Schritt-für-Schritt: MFA einrichten

Microsoft 365 / Entra ID

  1. Anmelden als Global Administrator in admin.microsoft.com
  2. Sicherheit → Authentifizierungsrichtlinien → Mehrstufige Authentifizierung
  3. Conditional Access Policy erstellen: MFA für alle Benutzer bei allen Cloud-Apps
  4. Mitarbeiter beim nächsten Login aufgefordert, Microsoft Authenticator einzurichten
  5. Legacy-Authentifizierung blockieren (verhindert Umgehung über ältere Protokolle)

Google Workspace

  1. Admin-Konsole öffnen: admin.google.com
  2. Sicherheit → Authentifizierung → Bestätigung in zwei Schritten
  3. Erzwingen für alle Nutzer aktivieren
  4. Empfohlen: Google Authenticator oder Hardware-Token als Methode
  5. Backup-Codes für jeden Nutzer herunterladen und sicher aufbewahren

Andere Dienste (allgemein)

  1. Konto-Einstellungen öffnen → Sicherheit oder Zwei-Faktor-Authentifizierung
  2. Authenticator-App als Methode wählen (nicht SMS)
  3. QR-Code mit der App scannen (Microsoft Authenticator oder Aegis)
  4. Einmalcode eingeben, um die Einrichtung zu bestätigen
  5. Backup-Codes sicher speichern (Passwortmanager oder ausgedruckt im Tresor)

Häufige Fehler vermeiden

MFA-Fatigue-Angriffe

Angreifer senden wiederholt Push-Benachrichtigungen, bis ein Nutzer aus Versehen bestätigt. Lösung: Number Matching aktivieren (Nutzer muss eine Zahl eingeben, die im Login-Formular angezeigt wird) oder auf TOTP/FIDO2 wechseln.

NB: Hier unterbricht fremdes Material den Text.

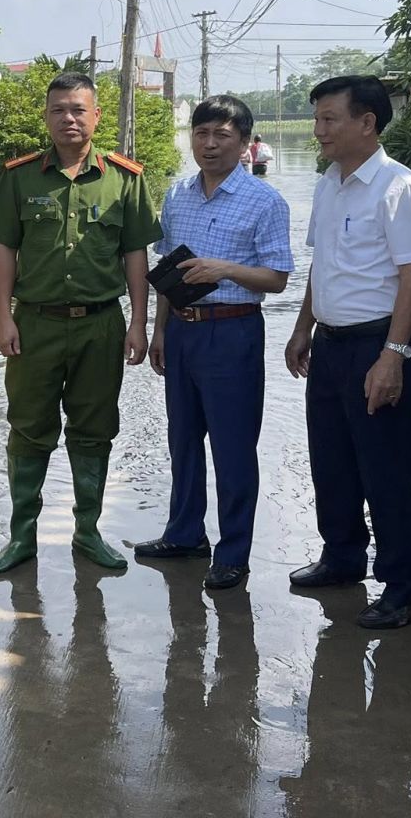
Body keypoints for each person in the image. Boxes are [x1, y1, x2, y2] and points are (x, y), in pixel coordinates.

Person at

Backup-Codes vergessen/verloren

Ohne Backup-Codes ist ein Account nach Geräteverlust nicht mehr zugänglich. Backup-Codes müssen sicher gespeichert werden – im Passwortmanager oder als Ausdruck in einem physischen Tresor. Niemals als Screenshot auf dem Gerät.

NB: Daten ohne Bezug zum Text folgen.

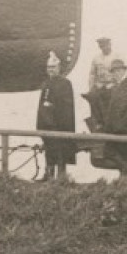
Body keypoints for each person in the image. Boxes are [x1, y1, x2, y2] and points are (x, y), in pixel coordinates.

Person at [36, 52, 76, 181]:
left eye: (53, 67)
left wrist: (53, 108)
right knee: (49, 151)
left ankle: (61, 177)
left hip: (59, 125)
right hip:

MFA nur für einen Teil der Accounts

Angreifer nutzen den schwächsten Link. MFA muss für alle Accounts gelten, besonders für privilegierte Konten (Admin, Buchhaltung, Geschäftsführung). Ausnahmen schaffen Lücken.

Legacy-Authentifizierung nicht blockiert

Ältere E-Mail-Protokolle (IMAP, POP3, SMTP ohne Auth) unterstützen kein MFA. Angreifer können diese Protokolle nutzen, um MFA zu umgehen. Legacy-Auth muss in Microsoft 365 und Google Workspace explizit blockiert werden.

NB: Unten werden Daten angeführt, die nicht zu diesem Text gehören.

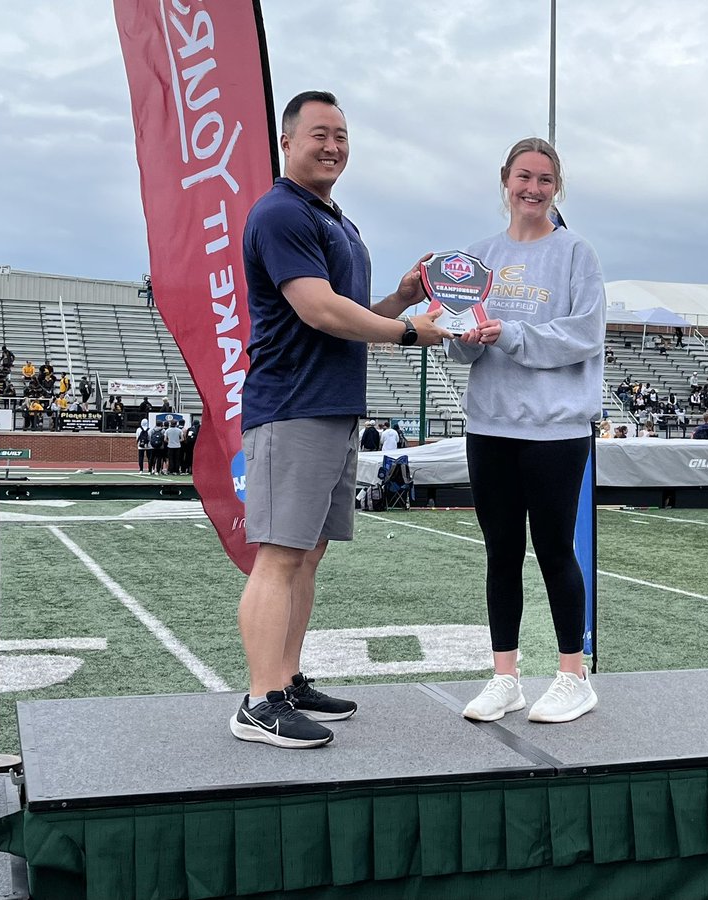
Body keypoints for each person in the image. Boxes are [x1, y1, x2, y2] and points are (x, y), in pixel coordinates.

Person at [230, 90, 449, 749]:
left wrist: (401, 300)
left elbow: (349, 315)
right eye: (320, 133)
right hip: (292, 405)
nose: (333, 146)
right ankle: (259, 700)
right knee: (278, 553)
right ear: (287, 142)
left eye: (343, 136)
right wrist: (408, 332)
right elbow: (319, 312)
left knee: (309, 552)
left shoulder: (336, 222)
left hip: (329, 405)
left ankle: (287, 679)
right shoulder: (279, 213)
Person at [446, 136, 604, 726]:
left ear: (556, 187)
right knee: (500, 552)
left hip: (555, 430)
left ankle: (572, 675)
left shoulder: (576, 255)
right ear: (504, 180)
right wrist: (462, 337)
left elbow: (582, 336)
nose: (532, 189)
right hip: (489, 425)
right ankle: (505, 676)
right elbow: (463, 347)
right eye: (523, 177)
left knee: (555, 550)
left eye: (544, 179)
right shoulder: (478, 256)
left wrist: (509, 333)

Empfohlene Prioritäten für die Einführung

Woche 1

Privilegierte Konten

Administratoren, IT-Konten, Geschäftsführung. Sofortiger Schutz der wichtigsten Zugänge.

Woche 2–3

Alle Mitarbeiter

Rollout auf alle Unternehmenszugänge. Schulungsunterlagen bereitstellen.

Monat 2

Drittanbieter-Dienste

SaaS-Tools, Cloud-Dienste, Buchhaltungssoftware – alle geschäftlichen Konten absichern.